More than half of the centers studied have enhanced traditional counseling and “talk” therapies with complementary treatments, such as acupuncture and motivational enhancement therapy. The researchers found a surprising 13 percent now offer acupuncture, for example.

Acupuncture - a complementary treatment for substance abuse — is offered at 13 percent of the private rehab centers in the study.

“There’s a whole movement at the National Institutes of Health to understand the role of complementary medicine in treatment outcomes — for example, the research on prayer, meditation, massage therapy and acupuncture,” Blum said. “And it's not just focused on substance abuse but all kinds of diseases — cancer, diabetes, etc. These don’t replace the main therapy; they are add-ons.”

But the researchers said they also found disappointments. Only 44 percent of the centers prescribed naltrexone, or ReVia®, which the FDA approved for alcohol addiction in 1995. The drug works as an alcohol antagonist, taking the pleasure out of using alcohol. People don’t get the good feelings — the “highs” — because the drug blocks the brain’s pleasure receptors.

“Why not give them some biomedical, biochemical or neurological help along the way? That's regarded as a good treatment practice,” Roman said. “And what we found is that it’s not being used very much at all.”

Their findings, published in the May issue of the Journal of Substance Abuse Treatment, show greater naltrexone use among centers with longer established programs and more experienced administrators, and among those with higher percentages of managed care coverage and higher proportions of relapsed patients in the overall caseload.

Roman said he believes prescription drugs are slow to take hold because of society’s attitudes.

“Drugs undermine the old paradigm of treatment,” he said. “They want you to take the naltrexone and keep going to AA meetings.

“(As a society) we see substance abuse as a choice behavior, so, yes, we’ll give you some help, but you're ultimately responsible to get your way out of this,” he said. “The idea of giving people a drug to help them just doesn’t fit with this notion that substance abusers have a medical problem that they're responsible for.”

Roman illustrated his point by contrasting attitudes between addiction and infections.

“If you have an infection, healthcare professionals don’t try to talk you out of it or counsel you on it,” he said. “Instead, they prescribe antibiotics to help you get better.”

The researchers are curious whether prescription drugs will lower the costs of addiction treatment.

“That’s not a question we can answer right now, but there’s certainly a hint that using drugs rather than talk to treat substance abuse is going to be cheaper in the long run,” Roman said.

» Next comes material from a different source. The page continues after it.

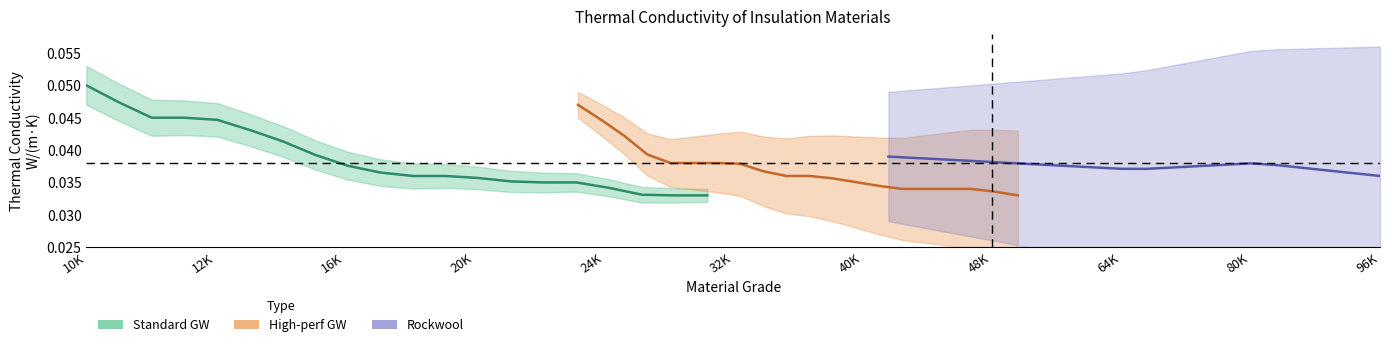

How many lines are shown in the chart?

3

The study also has turned up gender-based differences.

For example, women represent a higher proportion of Medicaid and Medicare patients, and they are more likely to be uninsured or underinsured. They also account for a higher proportion of patients at centers that offer onsite childcare and they are more likely to seek treatment at stand-alone clinics.

“Free-standing centers may offer women an increased sense of anonymity, as opposed to having to go in and out of the hospital, where there’s a bigger risk they’ll be seen,” Johnson said. “There is still, particularly for women, a major stigma attached to substance abuse treatment.”